There is nothing very striking in the Adela’s external appearance; she is just a pretty, unobtrusive, bronze-coloured little thing, from whom many an eye would turn with indifference, if not with contempt. Truly, in vain are there pearls, while the swinish nature prefers dry husks.
Place this quiet, bronze-coloured little creature under a microscope, and Cinderella herself never exhibited such a transformation. The mind of man has never conceived a robe so gorgeous as that which enwraps a small brown moth. Refulgent golden feathers cover its body and wings, sparkling gemlike points scatter light in all directions, while on the edges of each feather rainbow tints dance and quiver.

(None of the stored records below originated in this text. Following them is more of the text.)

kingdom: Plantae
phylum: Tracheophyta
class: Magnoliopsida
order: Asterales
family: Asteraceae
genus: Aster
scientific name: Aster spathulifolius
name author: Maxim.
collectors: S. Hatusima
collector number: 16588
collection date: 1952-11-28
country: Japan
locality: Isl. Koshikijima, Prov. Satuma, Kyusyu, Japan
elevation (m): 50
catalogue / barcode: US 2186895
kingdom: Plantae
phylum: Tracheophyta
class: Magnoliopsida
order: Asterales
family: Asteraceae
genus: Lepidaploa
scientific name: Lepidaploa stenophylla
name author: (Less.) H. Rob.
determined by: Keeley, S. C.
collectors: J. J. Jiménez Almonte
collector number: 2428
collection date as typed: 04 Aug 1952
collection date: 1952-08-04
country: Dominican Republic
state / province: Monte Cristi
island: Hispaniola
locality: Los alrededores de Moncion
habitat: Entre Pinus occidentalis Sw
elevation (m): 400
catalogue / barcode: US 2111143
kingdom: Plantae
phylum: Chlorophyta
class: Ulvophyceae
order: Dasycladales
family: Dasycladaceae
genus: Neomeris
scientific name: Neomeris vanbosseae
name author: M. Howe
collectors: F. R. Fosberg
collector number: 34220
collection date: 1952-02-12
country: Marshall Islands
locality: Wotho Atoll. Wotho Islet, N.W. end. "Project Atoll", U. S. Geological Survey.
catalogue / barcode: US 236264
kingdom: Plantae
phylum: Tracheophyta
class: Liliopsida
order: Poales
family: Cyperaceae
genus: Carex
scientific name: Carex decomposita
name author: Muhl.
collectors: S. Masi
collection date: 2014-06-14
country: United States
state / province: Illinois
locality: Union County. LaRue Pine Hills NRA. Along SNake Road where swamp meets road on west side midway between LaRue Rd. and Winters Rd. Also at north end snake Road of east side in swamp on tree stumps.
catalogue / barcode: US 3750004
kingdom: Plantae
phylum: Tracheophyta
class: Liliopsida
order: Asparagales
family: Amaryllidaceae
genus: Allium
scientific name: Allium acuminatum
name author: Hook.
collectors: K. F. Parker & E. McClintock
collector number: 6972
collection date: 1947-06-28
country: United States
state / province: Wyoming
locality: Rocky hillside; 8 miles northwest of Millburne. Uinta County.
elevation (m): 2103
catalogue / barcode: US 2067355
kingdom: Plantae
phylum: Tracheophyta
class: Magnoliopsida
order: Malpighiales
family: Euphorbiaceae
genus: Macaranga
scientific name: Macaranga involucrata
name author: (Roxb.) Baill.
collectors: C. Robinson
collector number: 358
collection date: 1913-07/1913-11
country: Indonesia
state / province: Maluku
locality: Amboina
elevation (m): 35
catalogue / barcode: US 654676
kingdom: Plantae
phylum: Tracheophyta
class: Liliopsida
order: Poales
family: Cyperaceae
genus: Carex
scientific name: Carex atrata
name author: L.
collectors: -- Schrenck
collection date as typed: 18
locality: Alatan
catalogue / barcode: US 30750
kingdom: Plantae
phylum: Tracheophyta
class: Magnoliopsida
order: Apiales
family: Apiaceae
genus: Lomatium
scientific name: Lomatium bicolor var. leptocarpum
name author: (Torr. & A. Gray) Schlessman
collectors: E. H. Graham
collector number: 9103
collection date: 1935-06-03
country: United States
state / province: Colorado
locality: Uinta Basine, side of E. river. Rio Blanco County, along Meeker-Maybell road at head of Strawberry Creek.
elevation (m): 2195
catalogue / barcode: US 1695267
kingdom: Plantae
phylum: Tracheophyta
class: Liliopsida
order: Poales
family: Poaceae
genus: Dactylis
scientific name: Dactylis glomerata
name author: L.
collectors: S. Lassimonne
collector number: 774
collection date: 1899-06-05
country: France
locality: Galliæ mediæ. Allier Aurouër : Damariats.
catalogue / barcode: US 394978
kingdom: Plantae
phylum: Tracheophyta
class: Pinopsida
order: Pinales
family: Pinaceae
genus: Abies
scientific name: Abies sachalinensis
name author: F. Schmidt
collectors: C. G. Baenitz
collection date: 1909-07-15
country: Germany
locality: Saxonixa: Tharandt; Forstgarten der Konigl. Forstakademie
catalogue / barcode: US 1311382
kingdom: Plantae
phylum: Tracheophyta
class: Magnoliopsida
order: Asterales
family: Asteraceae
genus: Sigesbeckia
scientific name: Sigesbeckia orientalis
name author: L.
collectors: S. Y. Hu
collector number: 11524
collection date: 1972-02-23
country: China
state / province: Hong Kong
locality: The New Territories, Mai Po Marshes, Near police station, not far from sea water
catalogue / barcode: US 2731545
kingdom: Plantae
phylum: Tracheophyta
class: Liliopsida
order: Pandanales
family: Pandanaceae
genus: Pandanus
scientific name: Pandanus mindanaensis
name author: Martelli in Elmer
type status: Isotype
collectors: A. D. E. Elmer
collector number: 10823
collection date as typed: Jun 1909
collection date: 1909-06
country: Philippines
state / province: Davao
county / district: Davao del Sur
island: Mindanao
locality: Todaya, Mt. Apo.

It seems as if the creature wore two robes—a loose golden-feather vesture above, and the rainbow itself beneath. Each fibre of the fringe that edges the wings is a prism, and even the slender antennæ are covered with golden feathers. Words cannot describe the wondrous beauty of this creature.
Methinks a view of these earthly creatures can the better enable one to appreciate the ineffable glories of the heavenly beings. Even the earth-insect is beautiful beyond the power of words to describe—how much more so the heavenly angel!
When the study of entomology first rose to the dignity of a science, it was found necessary that each insect should be distinguished by a definite title. Formerly, it was necessary to describe the insect when speaking of it; and in consequence both cabinets and memories were overloaded with words.